API Document for WCSAxes

[astrofrog]

A number of packages, such as pywcsgrid2, APLpy, and kapteyn, have developed ways of making plots in world coordinate systems (WCS) in Matplotlib, and since this is a common issue in Astronomy, we are interested in implementing the general problem of plotting WCS axes in the Astropy core, so that we can avoid duplicating this in other packages. The present document describes the proposed API.

The aim is not to provide the simplest possible user-friendly API to the user, but to design a flexible API consistent with the matplotlib API upon which user-friendly tools can be developed.

This API was written by @astrofrog and @leejjoon, and benefited from feedback from @ebressert and @ChrisBeaumont. It is written in markdown, since we wanted to include images. The latest rendered version of the API document (with images) can be seen here:

https://github.com/astrofrog/astropy-api/blob/7fba6015426e1604440b85f2cf0964ff7b6c9d35/wcs/wcs_api.md

At this time, we would be very interested in getting feedback from other developers (or users) regarding this API. In some places, the API may not be optimal, so please let us know if you have any suggestions! Also, if you see anything missing, please let us know (and offer suggestions if possible!).

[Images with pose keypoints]
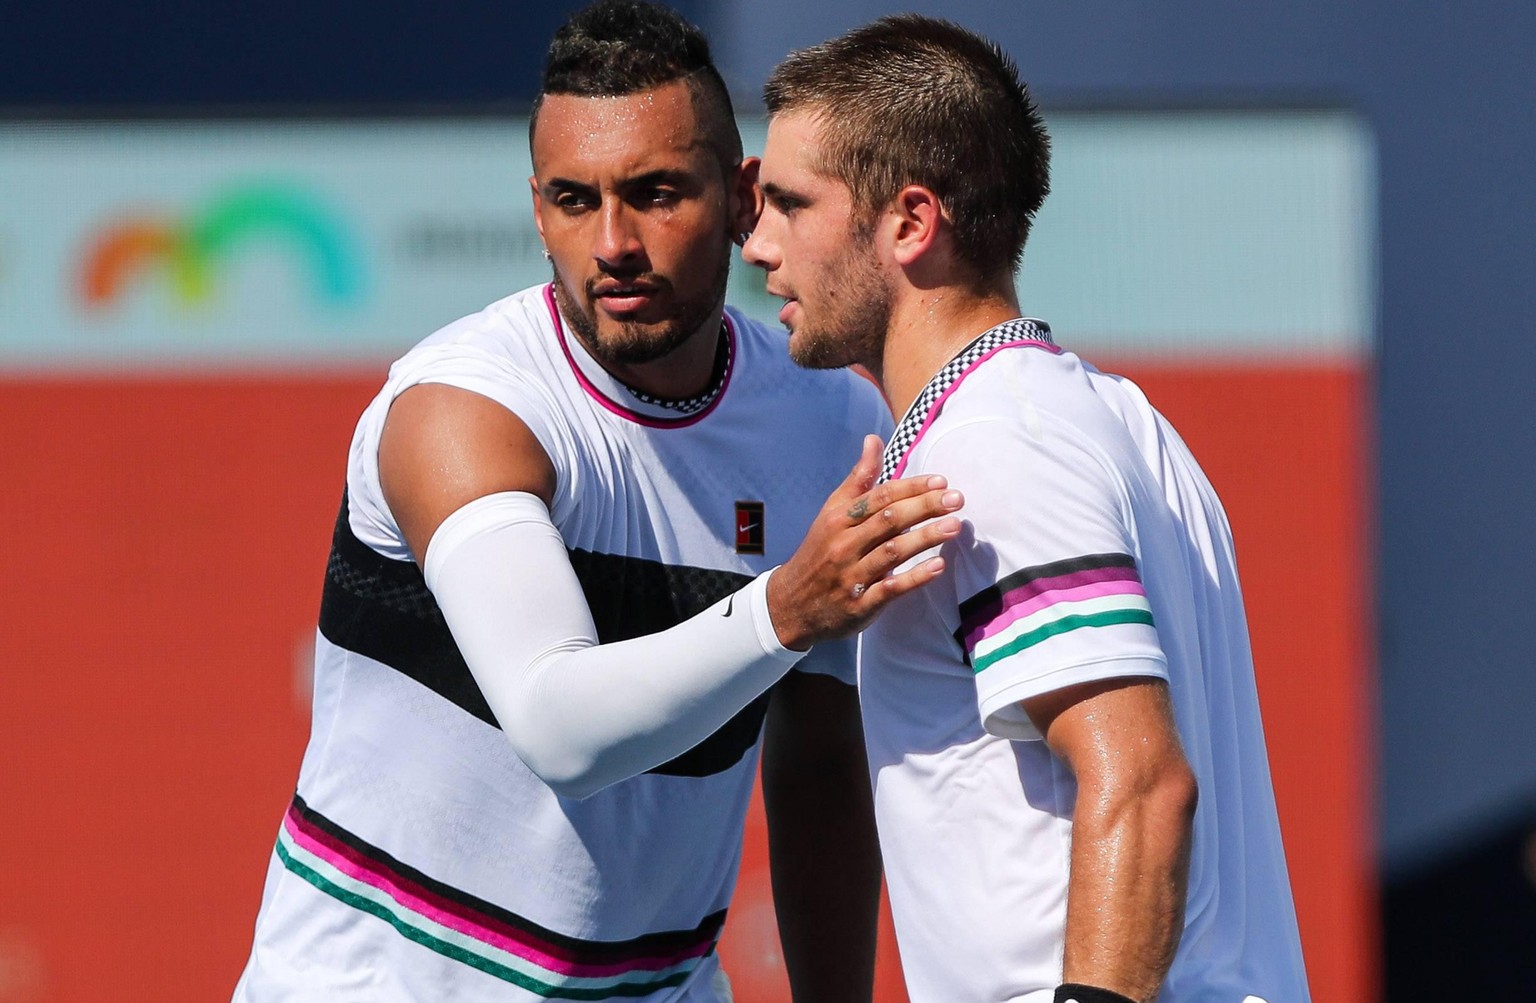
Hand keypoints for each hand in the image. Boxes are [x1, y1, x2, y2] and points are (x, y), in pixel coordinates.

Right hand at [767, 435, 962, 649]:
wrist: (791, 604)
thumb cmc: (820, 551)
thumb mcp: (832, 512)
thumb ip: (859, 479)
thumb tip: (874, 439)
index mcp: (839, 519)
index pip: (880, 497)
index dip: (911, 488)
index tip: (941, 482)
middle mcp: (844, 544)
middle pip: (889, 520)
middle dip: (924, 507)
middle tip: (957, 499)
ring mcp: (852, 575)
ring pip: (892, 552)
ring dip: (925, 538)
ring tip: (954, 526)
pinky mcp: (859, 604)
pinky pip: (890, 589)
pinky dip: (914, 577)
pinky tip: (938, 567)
--
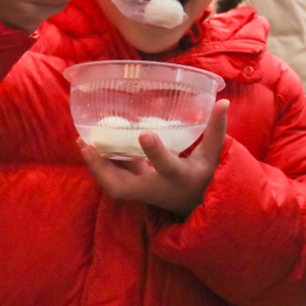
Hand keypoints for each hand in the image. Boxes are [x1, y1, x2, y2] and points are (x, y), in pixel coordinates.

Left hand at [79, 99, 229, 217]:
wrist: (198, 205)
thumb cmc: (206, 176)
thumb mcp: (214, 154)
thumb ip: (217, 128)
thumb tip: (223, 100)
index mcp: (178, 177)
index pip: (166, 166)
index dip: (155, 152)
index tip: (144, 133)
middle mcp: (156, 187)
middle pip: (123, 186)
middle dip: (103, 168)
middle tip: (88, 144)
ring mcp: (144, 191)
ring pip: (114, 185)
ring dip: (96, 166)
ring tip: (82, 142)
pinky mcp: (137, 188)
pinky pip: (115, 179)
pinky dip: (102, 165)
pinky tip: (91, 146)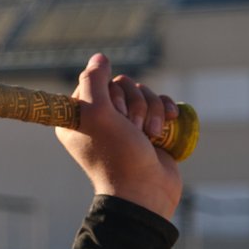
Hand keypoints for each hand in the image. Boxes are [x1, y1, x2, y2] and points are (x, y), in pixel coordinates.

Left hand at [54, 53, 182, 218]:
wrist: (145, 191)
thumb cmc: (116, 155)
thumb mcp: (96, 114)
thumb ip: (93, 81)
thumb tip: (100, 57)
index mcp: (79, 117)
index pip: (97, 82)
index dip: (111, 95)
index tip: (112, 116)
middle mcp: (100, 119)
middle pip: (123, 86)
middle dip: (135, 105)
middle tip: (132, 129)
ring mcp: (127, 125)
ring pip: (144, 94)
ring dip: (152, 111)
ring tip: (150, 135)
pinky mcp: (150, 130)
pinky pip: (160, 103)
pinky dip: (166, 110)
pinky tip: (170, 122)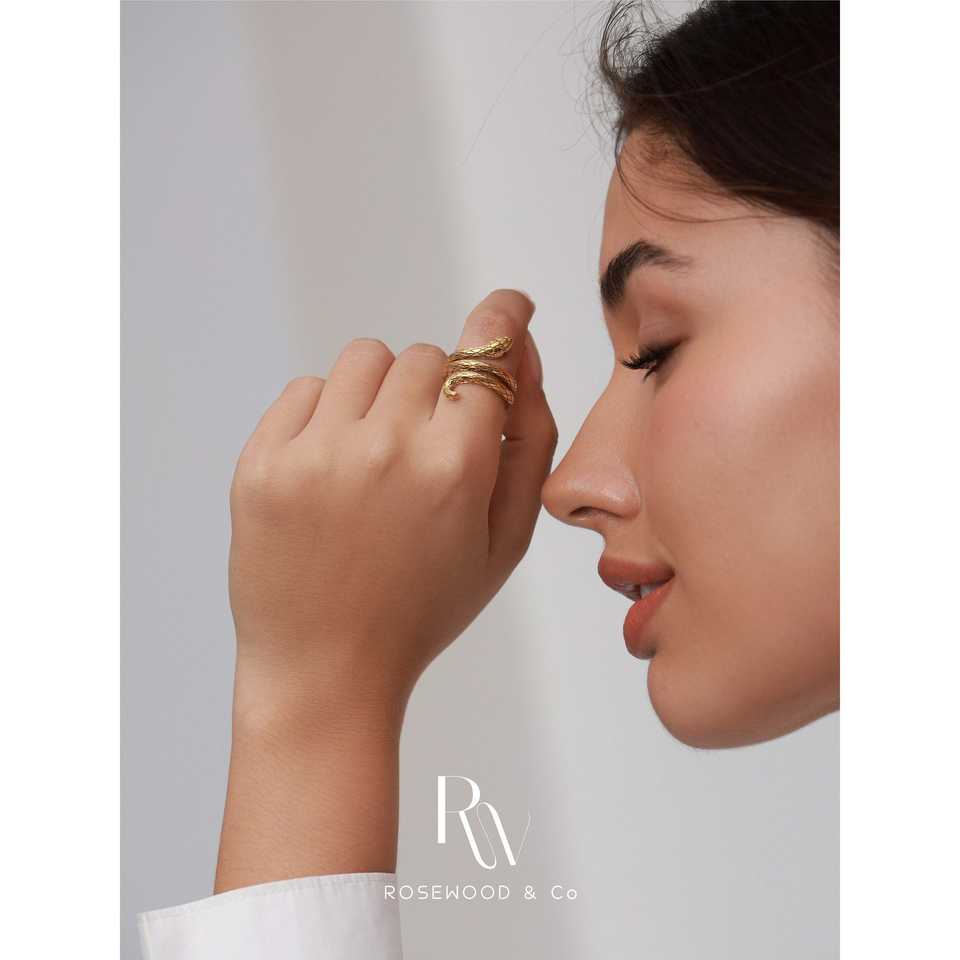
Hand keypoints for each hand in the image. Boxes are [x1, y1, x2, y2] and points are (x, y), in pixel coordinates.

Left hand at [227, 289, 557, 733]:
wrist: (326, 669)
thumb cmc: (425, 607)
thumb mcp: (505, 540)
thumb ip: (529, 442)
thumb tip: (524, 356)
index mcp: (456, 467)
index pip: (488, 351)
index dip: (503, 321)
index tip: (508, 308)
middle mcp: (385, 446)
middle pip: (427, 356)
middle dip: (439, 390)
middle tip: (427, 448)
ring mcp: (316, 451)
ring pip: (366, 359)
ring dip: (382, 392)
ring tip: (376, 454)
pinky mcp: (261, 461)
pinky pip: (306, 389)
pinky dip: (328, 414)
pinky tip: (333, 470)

▶ _Task item 1_:
Answer these questions from the WCSAxes API proposal, one per line:
(a) Which packages does it name as having developed ways of plotting in world coordinate systems in Matplotlib?
(b) Who wrote the API?
(c) Why is the document written in markdown?
▶ _Task item 2_: Carry the WCSAxes API proposal forward, starting after its last sentence.

▶ _Response area 1_:
(a) pywcsgrid2, APLpy, and kapteyn
(b) @astrofrog and @leejjoon
(c) Because the authors wanted to include images

▶ _Response area 2_:
(edited to update link)

[keflavich]

What about ax[other_wcs].pcolormesh and its ilk?

[astrofrog]

I think that would work because it works by plotting polygons. It's just that imshow doesn't support transformations.

[leejjoon]

In the case pywcsgrid2, ax[other_wcs] returns a new axes but with different transform. So, everything vector-based is supposed to work. Showing an image is quite different though.

pcolormesh, which is vector based, should work. But pcolormesh is quite slow unless you use agg backends.

Matplotlib now supports affine-transformed images (not for every backend but most of them), so we can support imshow by locally approximating the transform as an affine-transform. And my experience is that this is enough for most cases, but will not applicable for things like allsky plot, for example. Or we can regrid the image on the fly of course.

[mdboom]

Arbitrary image resampling (a la drizzle) has been on the TODO list for matplotlib for a long time. I'd love to find the time to do it (or find someone else's time to do it). In the meantime, I think, as @leejjoon points out, our best bets are to approximate with affines or use pcolormesh if the transform is too non-linear.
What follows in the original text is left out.